On the Friday night, when everyone had arrived, and there were twenty-four people crowding in, the amazing soup pot fed them all, and was stocked again, at one in the morning, when everyone went to bed, to be ready for next day.

By half past nine next morning, all the London comrades had arrived. They went over the house, exclaiming, as well they might, at its size, its comfort, its amenities. More than one, from less well endowed squats, took baths at once. The stacks of bread in the kitchen were immediately depleted, and Alice quickly ran out for some more. This weekend was going to cost … she did not want to think about it.

Everyone praised, too, the decoration of the sitting room.

Over the mantelpiece was an enormous red flag, with the emblem of the CCU in one corner, embroidered last night by two of the girls from Birmingham. In one corner of the soft living red was a hammer and sickle in gold, and in another a rooster and a rose, in green.

A picture of Lenin was on the wall opposite the flag. Next to Lenin, and several times the size, was a poster of a whale: “Save the Whales!” On other walls were posters saying “Save Britain from Pollution!,” “Save Our Countryside!,” “Remember the Women of Greenham Common!,” and an IRA poster with a picture of a British soldier hitting a young boy whose arms were tied. On a table in the hall were pamphlets:
The Case for the IRA
, all the Greenpeace pamphlets, several books about Lenin, a long poem in free verse about Greenham Common, a large variety of pamphlets from the Women’s Movement, and on antivivisection, vegetarianism, the use of chemicals in foodstuffs, Cruise, Trident, the dumping of radioactive waste in the sea, the ill-treatment of calves and chickens, and the conditions inside Britain’s prisons.

In the familiar, heady, but comforting atmosphere that attends the opening of such events, forty-odd people crowded into the sitting room, seating themselves as they found places, on the floor, or on the window sills. Outside was a fitfully sunny day. Inside, the new heating was too much for some, and windows had to be opened.

Nearly all were under thirty. Alice, she believed, was by far the oldest. Except, that is, for Roberta, who only laughed when asked her age.

It was to Bert and Jasper that everyone looked, though it had been agreed that if Pat did in fact come, she would give the opening address.

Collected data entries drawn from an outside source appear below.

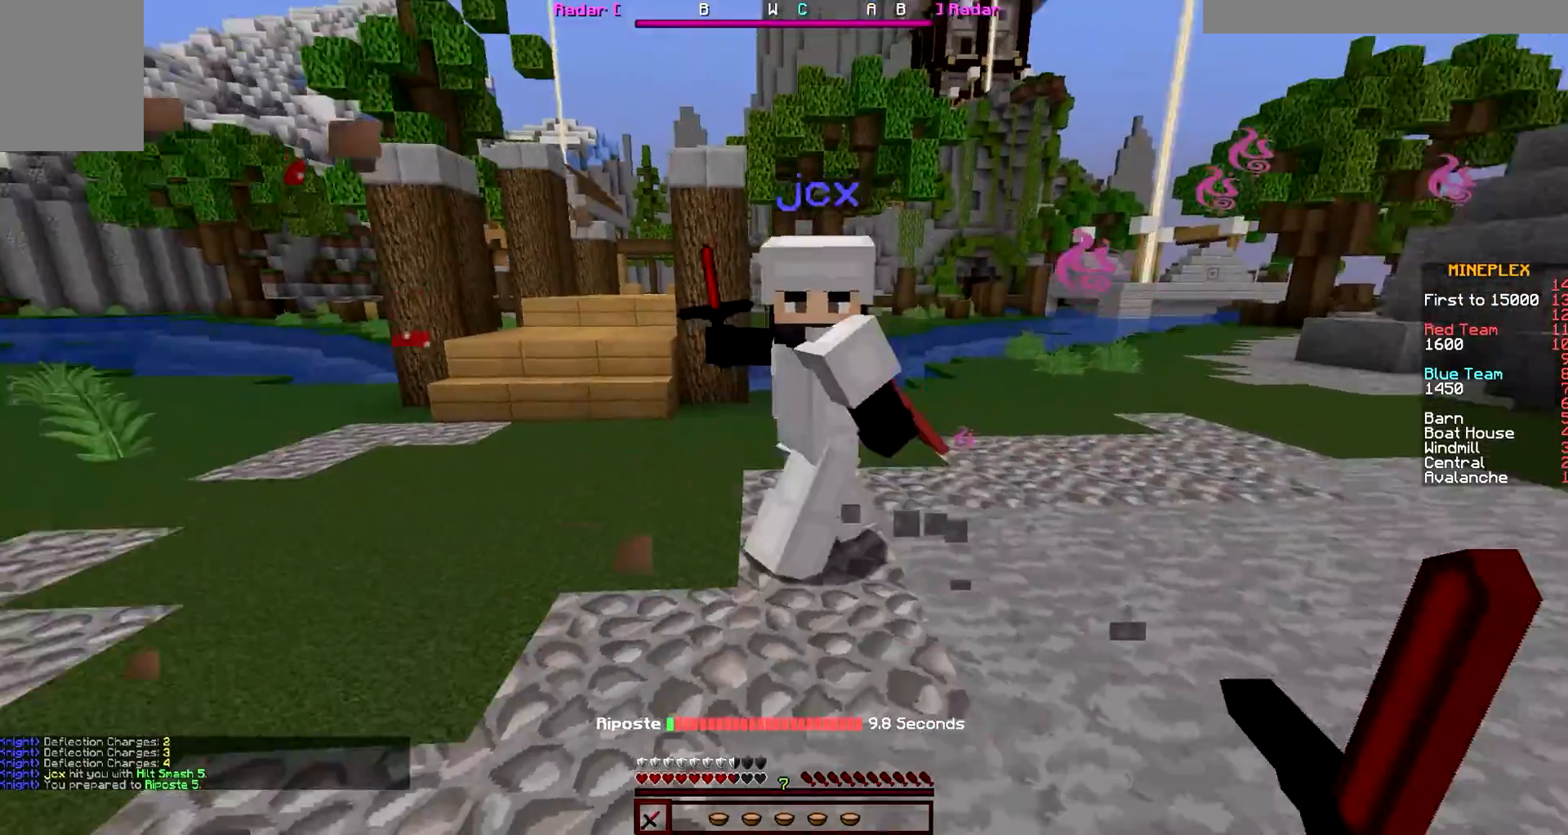
{"keys": ["d", "w"], "mouse": [], "events": [[50, "mouse_left", "down"], [233, "mouse_left", "up"], [417, "mouse_left", "down"], [500, "mouse_left", "up"]]}
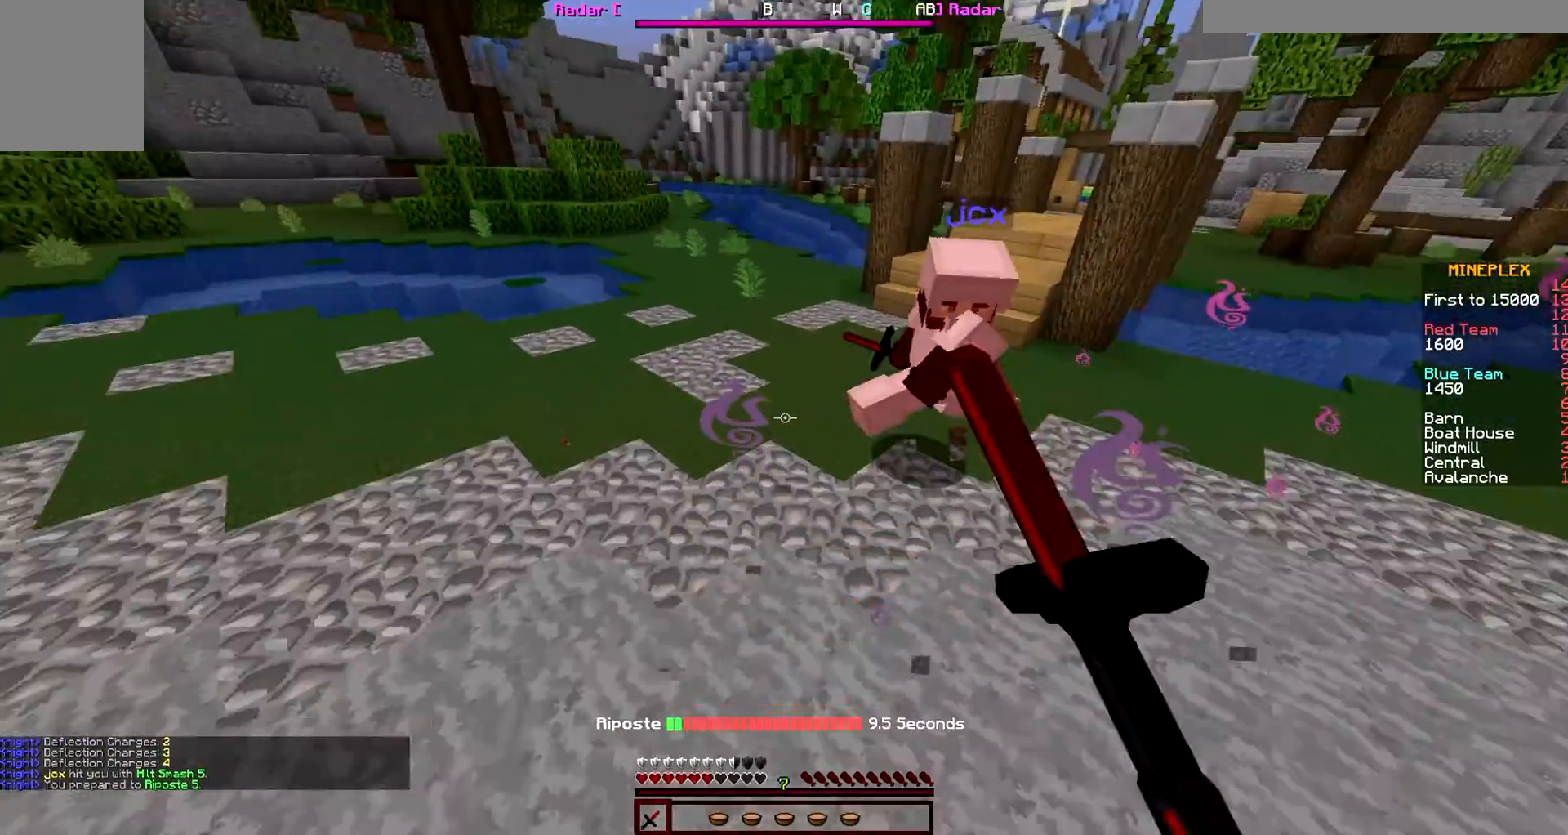
{"keys": ["a", "w"], "mouse": ["left"], "events": [[83, "mouse_left", "down"], [183, "mouse_left", "up"], [350, "mouse_left", "down"], [433, "a", "down"], [433, "d", "up"], [433, "mouse_left", "up"], [500, "mouse_left", "down"]]}
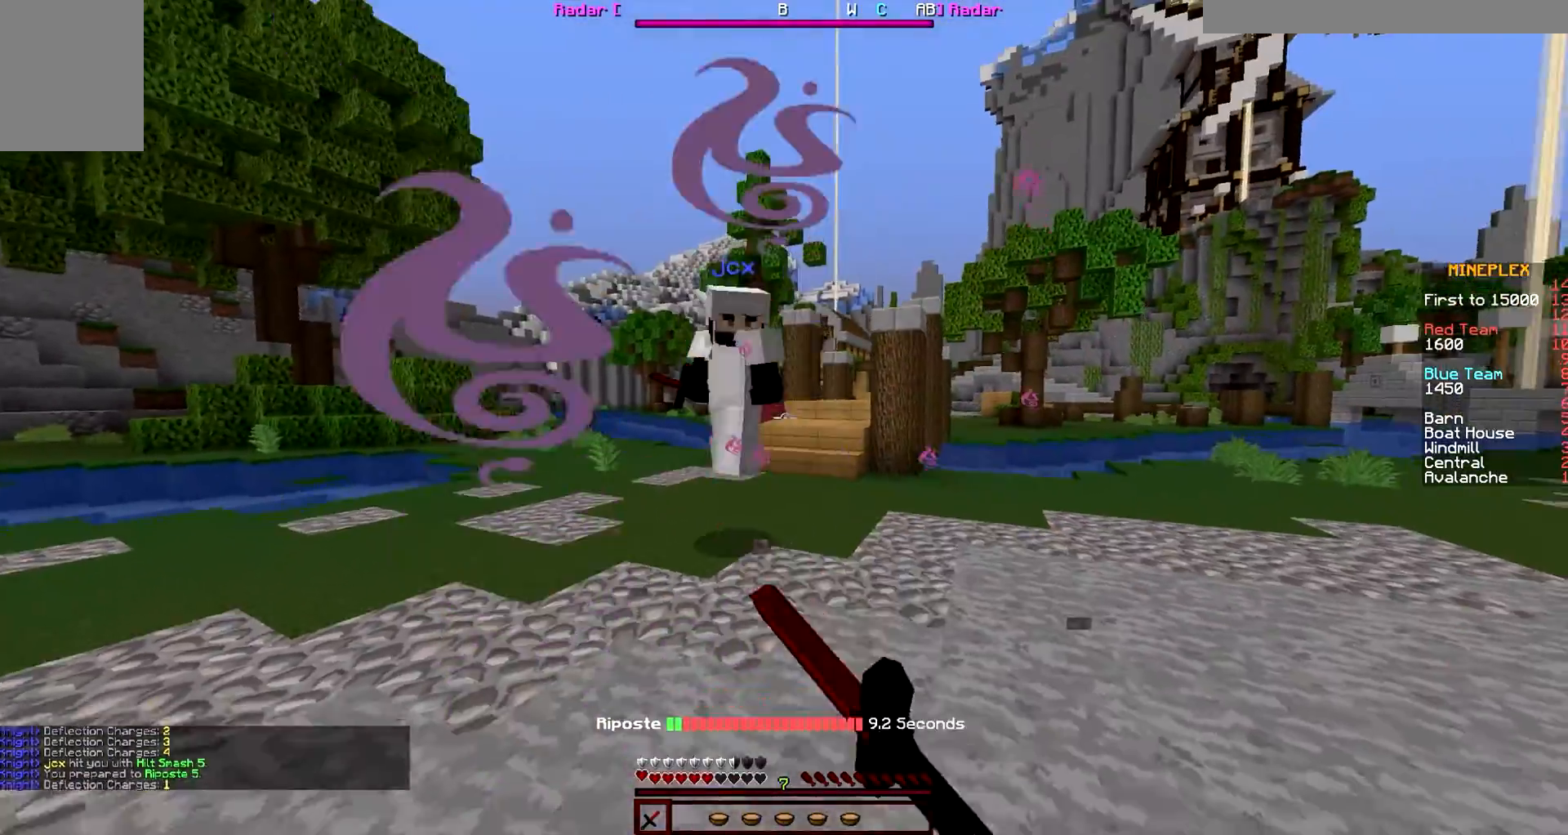
{"keys": ["a", "w"], "mouse": ["left"], "events": [[117, "mouse_left", "up"], [300, "mouse_left", "down"], [383, "mouse_left", "up"], [467, "mouse_left", "down"]]}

Bert had been listening and watching for her for days, as all the residents in number 43 knew.

Now Bert stood at ease by the fireplace, in which was a great jar of daffodils and narcissus, leaning his elbow on the mantelpiece to show informality, and said, “This is the first National Congress of the Communist Centre Union. From small seeds grow great trees.” Energetic applause. Smiles, pleased laughter. Mary Williams and Reggie were clapping, sober but emphatic. Muriel was in a corner, on the floor. She was here as a spy, Alice reminded herself.

Bert did not laugh. Or smile. His problem with Pat had fined him down, giving him a look of suffering restrained by thought. His easy affability had gone. He nodded briefly at the applause, and went on to say that the CCU proposed to be a nonsectarian party, taking the best from the existing socialist parties, learning from their mistakes and failures. It was determined to base itself on the great traditions of the British working class, working for radical social change towards a revolution “if needs be—and every day teaches us that the class that controls this country of ours is not going to let itself be dislodged without force.…” Applause and laughter and jeers. A revolution that would learn from the experience of the Russian Revolution, the Chinese Revolution, and, if necessary, the French Revolution, for it was not too much to say that the lessons of the French Revolution had by no means been exhausted. The Congress this weekend had not been called with the aim of formulating a detailed policy, for much more work would have to be done; but to lay down broad principles. And now he, Bert Barnes, would stand down and let a much more accomplished and developed revolutionary, Comrade Willis, take the floor.

Jasper took Bert’s place. He did not lean on the mantelpiece, but stood like an arrow, arms down by his sides, his reddish-gold crest of hair glistening, and his eyes fixed on the portrait of Lenin. He began his speech in a voice higher than his usual one, which made it sound to Alice rather strained. But, then, she was used to his platform style, and judged him by other criteria: for instance, she knew he had hardly slept last night, for he had been engaged in passionate and voluble discussion, and going without sleep did not suit him.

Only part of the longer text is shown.